Go through the data below and return each line where the string "Rectangle" occurs.
** Material for this exercise follows **
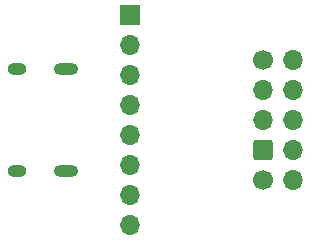
<source format=gbr>
%TF.GenerationSoftware,KiCad,Pcbnew,8.0.0-8.0.0-1~ubuntu22.04.1*%
%TF.CreationDate,2024-02-29T22:18:46-05:00*%
%TF.ProjectId,ezUSB,657a5553-422e-46b6-9963-61645f706362,rev?*%
%TF.SameCoordinates,Original*%
%TF.FileFunction,Soldermask,Bot*%
%TF.FilePolarity,Negative*%
%FSLAX46Y46*%
G04 Gerber Fmt 4.6, Leading zero omitted, Abs format (unit mm)*
G04 Created by KiCad (PCBNEW 8.0.0-8.0.0-1~ubuntu22.04.1) date 2024-02-29 22:18:46*
%MOMM*%
%LPD*%
G01*
G04 APERTURE LIST*
G04 Aperture macros list*
%AMRoundRect*
0 Rectangle with rounded corners*
0 $1 Rounding radius*
0 $2 $3 $4 $5 $6 $7 $8 $9 X,Y pos of 4 corners*
0 Add a 4 corners polygon primitive as box body*
4,1,4,$2,$3,$4,$5,$6,$7,$8,$9,$2,$3,0*
0 Add four circle primitives for the rounded corners*
1,1,$1+$1,$2,$3*
1,1,$1+$1,$4,$5*
1,1,$1+$1,$6,$7*
1,1,$1+$1,$8,$9*
0 Add four rect primitives between the rounded corners*
20,1,$1+$1,$2,$3,$4,$5,0*
20,1,$1+$1,$4,$5,$6,$7,0*
20,1,$1+$1,$6,$7,$8,$9,0*
20,1,$1+$1,$8,$9,$2,$3,0*%
G04 Aperture macros list end*
%ADD10R,1.700000X1.700000*%
%ADD11O,1.700000X1.700000*%
%ADD12O,2.100000X1.000000*%
%ADD13O,1.600000X1.000000*%
%ADD14C,1.700000*%
%ADD15RoundRect,0.250000X-0.600000X-0.600000X0.600000X-0.600000X0.600000X0.600000X-0.600000X0.600000X0*%
G04 APERTURE END LIST*
D10*
%TO.C,J4*%
X73000000Y-76625000D03*
D11*
X73000000Y-79165000D03*
X73000000Y-81705000D03*
X73000000Y-84245000D03*
X73000000Y-86785000D03*
X73000000Y-89325000D03*
X73000000Y-91865000D03*
X73000000Y-94405000D03*
%TD*%
D12*
%TO.C,J2*%
X67605000Y-81180000D03*
D13*
X63425000Y-81180000D03*
D12*
X67605000Y-89820000D03*
D13*
X63425000Y-89820000D03*
%TD*%
D14*
%TO.C,J3*%
X84225000Y-80415000D03*
D11*
X86765000Y-80415000D03*
X84225000Y-82955000D03*
X86765000Y-82955000D03*
X84225000Y-85495000D03*
X86765000Y-85495000D03*
D15*
X84225000Y-88035000D03*
D11*
X86765000Y-88035000D03*
D14*
X84225000Y-90575000D03*
D11*
X86765000Y-90575000D03*
%TD*%
M02*

</source>
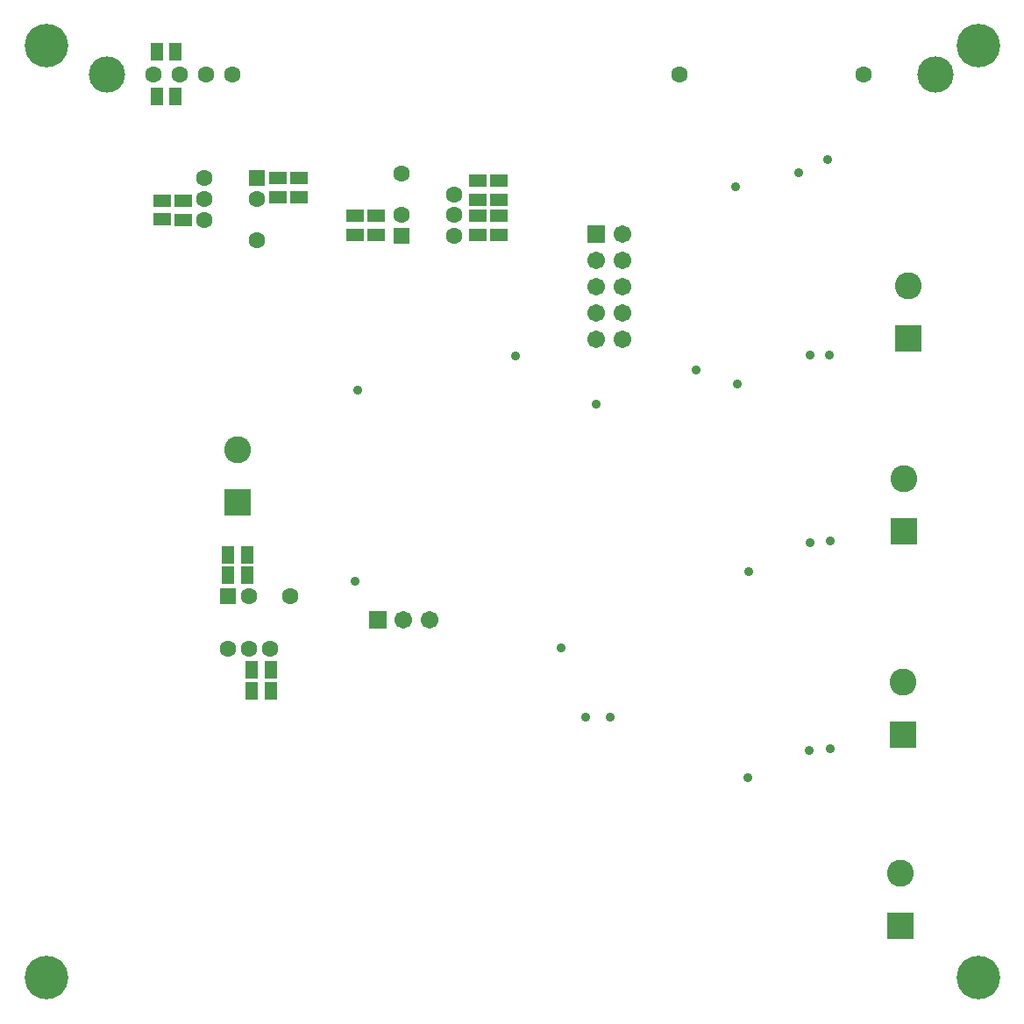
<source format=gbs>
G04*
G04 #@! TF.GenerationSoftware,Altium Limited,Altium Designer,23.11.1 (41)*
G04*
G04 Layer_Color=16711935*
%FSLAX43Y43*%
%MOMM*%
G71*
G04*
G04 #@! TF.SameCoordinates,5C86F8B5-C48D-4B9D-AEF1-1A40F40C4F51*
G04*
G04*
G04 #@! TF.FilePolarity,Negative*
G04*
G01*
G75*
%ADD19R,1.703X1.203*%
%ADD20R,1.203X1.703*%
%ADD26R,1.603X1.603*%
%ADD27C,1.603*%
%ADD28C,3.503*%
%ADD29C,2.603*%
%ADD30R,2.603X2.603*%
%ADD31C,4.203*%
%ADD32C,1.711*%
%ADD33C,1.703*%
%ADD34R,1.703X1.703*%
%ADD35R,1.711X1.711*%
%ADD36R,1.603X1.603*%
%ADD37C,0.903*%
D19*
X16231Y78236D02*
D03*
Y80086D02*
D03*
X18263Y78200D02*
D03*
Y80050D02*
D03*
X29439Y82245D02*
D03*
Y80395D02*
D03*
X27407Y82245D02*
D03*
Y80395D02*
D03*
X48699Y82011D02*
D03*
Y80161D02*
D03*
X46667Y78581D02*
D03*
Y76731D02*
D03*
X48699Y78581D02*
D03*
Y76731D02*
D03*
X46667Y82010D02*
D03*
Y80160D02*
D03*
X34856Y76731D02*
D03*
Y78581D02*
D03*
X36888Y76731D02*
D03*
Y78581D02*
D03*
D20*
X17518Y94396D02*
D03*
X15668D02*
D03*
X17518Y90078D02*
D03*
X15668D02*
D03*
X26693Y34757D02*
D03*
X24843D02*
D03*
X22557Y43901D02*
D03*
X24407D02*
D03*
X26693Y32725D02*
D03*
X24843D02*
D03*
X22557Y45806D02*
D03*
X24407D02*
D03*
D26*
X22593Y41869D02*
D03*
D27*
X24593D02*
D03*
X22593Y36789D02*
D03*
X26593D02*
D03*
X24593D02*
D03*
X28593Y41869D02*
D03*
X15323Y92237D02*
D03*
X17863D02*
D03*
X20403D02*
D03*
X22943D02*
D03*
X66123D02*
D03*
X83903D02*
D03*
X44381Y78672D02*
D03*
Y76672D02*
D03*
Y80672D02*
D03*
X39301Y82672D02*
D03*
Y78672D02*
D03*
X25375Y76209D02*
D03*
X20295Y80209D02*
D03*
Y78209D02*
D03*
Y82209D02*
D03*
X25375Y80209D02*
D03*
D28*
X10883Y92237D02*
D03*
X90883D02*
D03*
D29*
X87500Y15080D02*
D03*
X87840Y53198D02*
D03*
X87713Y33592D02*
D03*
X88221Y71805D02*
D03*
X23472Y55976D02*
D03*
D30*
X87500Y10000D02*
D03*
X87840Y48118D02*
D03*
X87713Y28512D02*
D03*
X88221Y66725D02*
D03*
X23472Y50896D02*
D03*
D31*
X5000Y95000D02*
D03*
X95000D02*
D03*
Y5000D02*
D03*
X5000D02*
D03*
D32*
X42011Y39581D02*
D03*
X39511D02*
D03*
D33*
X58093Y74252D02*
D03*
X60633Y76792D02*
D03*
X58093Y69172D02*
D03*
Y66632D02*
D03*
X60633D02*
D03*
Y69172D02*
D03*
X58093Y71712D02*
D03*
X60633D02*
D03*
Y74252D02*
D03*
D34*
X58093Y76792D02*
D03*
D35*
X37011Y39581D02*
D03*
D36*
X39301Y76672D02*
D03*
X25375Y82209D02*
D03*
D37*
X78700Y27000D02*
D03*
X50300Y65100D02*
D03*
X71711Y62311D02*
D03*
X58100Y60400D02*
D03*
X77672Y82727D02*
D03*
X80500Y84000D02*
D03*
X80663Y65163D02*
D03*
X80759Y47165D02*
D03*
X80700Y27100D02*
D03*
X35051Y61751D02*
D03*
X71600Y81400D02*
D03*
X72800Y24300D02*
D03*
X78787Y65113D02*
D03*
X78800Y47026D02*
D03*
X72854Y44246D02*
D03*
X54700Y36878D02*
D03*
X57077Y30183D02*
D03*
X59490D02*
D03*
X67745Y63711D02*
D03*
X34852Y43264D02*
D03*
M02*

</source>
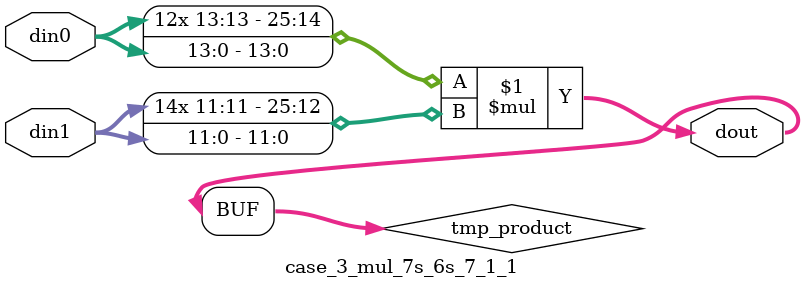
<source format=v>

`timescale 1 ns / 1 ps

 module case_3_mul_7s_6s_7_1_1(din0, din1, dout);
parameter ID = 1;
parameter NUM_STAGE = 0;
parameter din0_WIDTH = 14;
parameter din1_WIDTH = 12;
parameter dout_WIDTH = 26;

input [din0_WIDTH - 1 : 0] din0; 
input [din1_WIDTH - 1 : 0] din1; 
output [dout_WIDTH - 1 : 0] dout;

wire signed [dout_WIDTH - 1 : 0] tmp_product;



























assign tmp_product = $signed(din0) * $signed(din1);








assign dout = tmp_product;





















endmodule

</source>
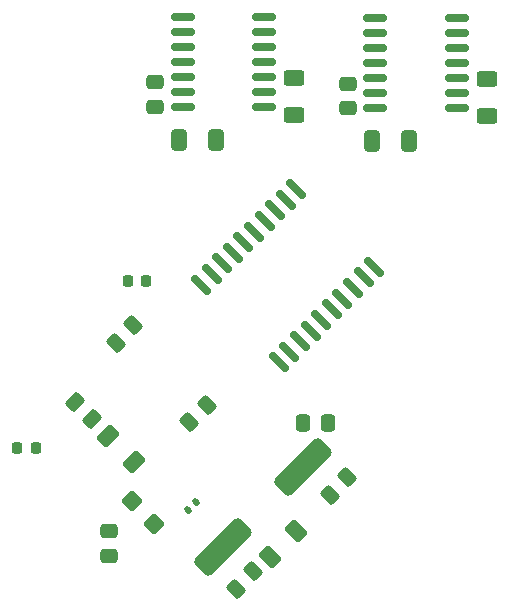
<source format=gbr>
%TF.GenerationSoftware,KiCad,Pcbnew,(6.0.6)*%
%TF.CreationDate,2022-11-26T14:51:24+01:00*%
%TF.ProjectId,wt,77742e6b-6963-4616-945f-706362585858,rev?*%
%TF.SameCoordinates,Original*%
%TF.FileFunction,Paste,Top*%
%TF.FilePolarity,Positive*%
%FSLAX46Y46*%
G04 Gerber Fmt 4.6, Leading zero omitted, Abs format (unit mm)*
G04 Created by KiCad (PCBNEW (6.0.6)) date 2022-11-26 14:51:24*
%MOMM*%
%LPD*%
G01*
G04 APERTURE LIST*
G04 Aperture macros list*
%AMRoundRect*
0 Rectangle with rounded corners*
0 $1 Rounding radius*
0 $2 $3 $4 $5 $6 $7 $8 $9 X,Y pos of 4 corners*
0 Add a 4 corners polygon primitive as box body*
4,1,4,$2,$3,$4,$5,$6,$7,$8,$9,$2,$3,0*
0 Add four circle primitives for the rounded corners*
1,1,$1+$1,$2,$3*
1,1,$1+$1,$4,$5*
1,1,$1+$1,$6,$7*
1,1,$1+$1,$8,$9*
0 Add four rect primitives between the rounded corners*
20,1,$1+$1,$2,$3,$4,$5,0*
20,1,$1+$1,$4,$5,$6,$7,0*
20,1,$1+$1,$6,$7,$8,$9,0*
20,1,$1+$1,$8,$9,$2,$3,0*%
G04 Aperture macros list end*
%ADD10RoundRect,0.500000X-1.237437X-1.944544X1.944544X1.237437X1.237437X1.944544X-1.944544X-1.237437X0*%
%ADD11RoundRect,0.250000X0.412500X0.650000X-0.412500X0.650000X-0.412500X-0.650000X0.412500X-0.650000X0*%
%ADD12RoundRect,0.250000X-0.412500X-0.650000X0.412500X-0.650000X0.412500X0.650000X-0.412500X0.650000X0*%
%ADD13RoundRect,0.225000X0.225000X0.250000X-0.225000X0.250000X-0.225000X-0.250000X0.225000X-0.250000X0*%
%ADD14RoundRect,0.250000X0.475000X-0.337500X0.475000X0.337500X-0.475000X0.337500X-0.475000X-0.337500X0*%
%ADD15RoundRect,0.250000X-0.475000X0.337500X-0.475000X-0.337500X0.475000X-0.337500X0.475000X0.337500X0*%
%ADD16RoundRect,0.225000X-0.225000X-0.250000X0.225000X-0.250000X0.225000X0.250000X-0.225000X0.250000X0*%
%ADD17RoundRect,0.250000X0.724784X0.159099X0.159099X0.724784X-0.724784X-0.159099X-0.159099X-0.724784X0*%
%ADD18RoundRect,0.250000X0.097227X-0.574524X0.574524X-0.097227X-0.097227X0.574524X-0.574524X0.097227X0*%
%ADD19RoundRect,0.250000X-0.625000X0.400000X-0.625000X-0.400000X0.625000X-0.400000X0.625000X0.400000X0*%
%ADD20RoundRect,0.150000X-0.724784X0.512652X0.512652X-0.724784X0.724784X-0.512652X-0.512652X0.724784X0*%
%ADD21RoundRect,0.140000X0.021213X-0.219203X0.219203X-0.021213X-0.021213X0.219203X-0.219203X0.021213X0*%
%ADD22RoundRect,0.250000X0.159099X-0.724784X0.724784X-0.159099X-0.159099X0.724784X-0.724784X0.159099X0*%
%ADD23RoundRect,0.150000X0.837500X0.150000X-0.837500X0.150000X-0.837500X-0.150000X0.837500X-0.150000X0*%
%ADD24RoundRect,0.250000X-0.574524X-0.097227X-0.097227X-0.574524X0.574524X0.097227X0.097227X0.574524X0*%
%ADD25RoundRect,0.250000X-0.097227X0.574524X-0.574524X0.097227X0.097227X-0.574524X0.574524X-0.097227X0*%
%ADD26RoundRect,0.250000X0.618718X-0.017678X-0.017678X0.618718X-0.618718X0.017678X0.017678X-0.618718X0*%
%ADD27RoundRect,0.250000X-0.337500X-0.475000X0.337500X-0.475000X0.337500X0.475000X-0.337500X0.475000X0*%
G04 APERTURE END LIST*
D10*
%TO.C,Y1*%
X42452208Y44113163D03*
X49169722Y50830677D03*
%TD*%
D11*
%TO.C,C8*%
X58153700Y78460600D03*
X55028700Y78460600D03*
%TD*%
D12*
%TO.C,C9*%
X38706637Y78511400D03*
X41831637Y78511400D03*
%TD*%
D13*
%TO.C,C4*%
X26581400Y52476400D03*
X25031400Y52476400D03*
%TD*%
D14*
%TO.C,C17*%
X53035200Y81258500D03*
X53035200Y83333500D03*
%TD*%
D15*
%TO.C,C35*%
X32816800Y45411300D03*
X32816800Y43336300D03*
%TD*%
D16*
%TO.C,C5*%
X34378600Y66649600D03*
X35928600Y66649600D03*
%TD*%
D17*
%TO.C,R4*%
X34878016Y51329584D03*
X32685984Y53521616D03*
%TD*%
D18*
%TO.C,C36*%
X33378577Y61394777D03*
X34845823Y62862023D03*
%TD*%
D19*
%TO.C,R12*%
X64770000Y83719000D03*
X64770000Y80619000D03*
%TD*%
D20*
%TO.C,U7*%
X48657469Y74385162D03*
X47759443Y73487136D03*
X46861417Y72589111D03*
X45963392Y71691085D03*
X45065366Y70793059D03*
X44167341Y69895034D03*
X43269315Y68997008D03*
X42371289Y68098983D03*
X41473264Y67200957D03*
X40575238Y66302931D03*
X47151331Y59726838D03*
X48049357Y60624864D03*
X48947383Y61522889D03*
X49845408Y62420915D03*
X50743434Y63318941D03*
X51641459Y64216966D03*
X52539485Y65114992D03*
X53437511Y66013017D03*
X54335536Y66911043D03*
X55233562Y67809069D03*
%TD*%
D19*
%TO.C,R11*%
X48437800Y83769800D03*
X48437800Y80669800D03*
%TD*%
D21*
%TO.C,C6*%
X39436989Y47209389D03*
X40115811Y47888211D03*
%TD*%
D22*
%TO.C,R2*%
X46452784Y43252384D03*
X48644816Y45444416D03*
%TD*%
D23*
%TO.C,U6*%
X62263500Y81254600D03*
X62263500Y82524600D03*
X62263500Y83794600D03*
X62263500Y85064600D03*
X62263500Y86334600D03*
X62263500Y87604600D03*
X62263500Y88874600D03*
X55338500Y88874600D03*
X55338500Y87604600D03*
X55338500Y86334600D03*
X55338500Y85064600D03*
X55338500Y83794600D03*
X55338500Y82524600D03*
X55338500Y81254600D03*
%TD*%
D24*
%TO.C,C34*%
X29873377Y56359623D03*
X31340623Y54892377D03*
%TD*%
D25*
%TO.C,C33*%
X41043423Y56131023D03*
X39576177Y54663777D03*
%TD*%
D26*
%TO.C,C7*%
X36616194Y46060806D03*
X34707006Y47969994D03*
%TD*%
D25*
%TO.C,C2*%
X44980423Y42034023D03*
X43513177Y40566777D03*
%TD*%
D14*
%TO.C,C23*%
X36703000Y81360100D03*
X36703000Y83435100D03*
%TD*%
D27*
%TO.C,C43*%
X49229100Y54610000D03*
X51304100Y54610000D03*
%TD*%
D18*
%TO.C,C1*%
X51507826Y48519798D03*
X52975072Y49987044D03*
%TD*%
D23*
%TO.C,U5*%
X45941437Y81305400D03*
X45941437Y82575400D03*
X45941437Y83845400D03*
X45941437Y85115400D03*
X45941437Y86385400D03*
X45941437Y87655400D03*
X45941437Y88925400D03*
X39016437Y88925400D03*
X39016437Y87655400D03*
X39016437Y86385400D03*
X39016437Y85115400D03*
X39016437Y83845400D03*
X39016437Y82575400D03*
X39016437Y81305400D03*
%TD*%
M02*

</source>
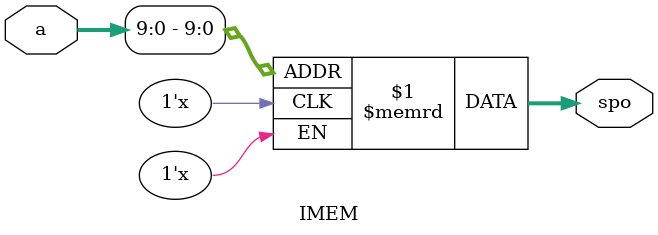
<source format=v>
module IMEM (
    input wire[31:0] a,

    output wire[31:0] spo
);

    reg[31:0] inst_array[0:1023];

    assign spo = inst_array[a[9:0]];
    
endmodule
</source>
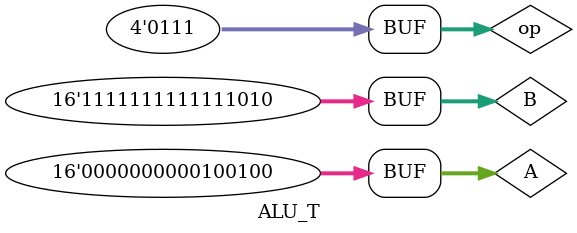
<source format=v>
`timescale 1ns / 1ps


module ALU_T;

	// Inputs
	reg [15:0] A;
	reg [15:0] B;
	reg [3:0] op;

	// Outputs
	wire [15:0] out;
	wire [2:0] comp;

	// Instantiate the Unit Under Test (UUT)
	ALU uut (
		.A(A), 
		.B(B), 
		.out(out), 
		.op(op), 
		.comp(comp)
	);

	initial begin
		// Initialize Inputs
		op = 4'b0001;//sub
		A = 16'b0000000000000101;//5
		B = 16'b0000000000000010;//4
		//expected_comp = 3'b100;
		#100;
		A = 16'b0000000000000010;//4
		B = 16'b0000000000000101;//5
		//expected_comp = 3'b001;
		#100;
		A = 16'b0000000000000101;//5 
		B = 16'b0000000000000101;//5  		
		//expected_comp = 3'b010;
		#100
		A = 16'b1111111111111011;//-5
		B = 16'b1111111111111010;//-6
		//expected_comp = 3'b100;
		#100;
		A = 116'b1111111111111010;//-6
		B = 16'b1111111111111011;//-5
		//expected_comp = 3'b001;
		#100;
		A = 16'b0000000000000010;//4
		B = 16'b1111111111111010;//-6
		//expected_comp = 3'b100;
		#100;
		A = 16'b1111111111111010;//-6
		B = 16'b0000000000000010;//4
		//expected_comp = 3'b001;
		#100;
		A = 16'b1111111111111010;//-6
		B = 16'b1111111111111010;//-6
		//expected_comp = 3'b001;
		#100;
		op = 4'b0110;
		#100;
		op = 4'b0111;
		A = 16'b0000000000100100;//36 
		B = 16'b1111111111111010;//-6
	end
      
endmodule


</source>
** End of Material for this exercise **
• **Answer below**:
0 Rectangle with rounded corners*
0 Rectangle with rounded corners*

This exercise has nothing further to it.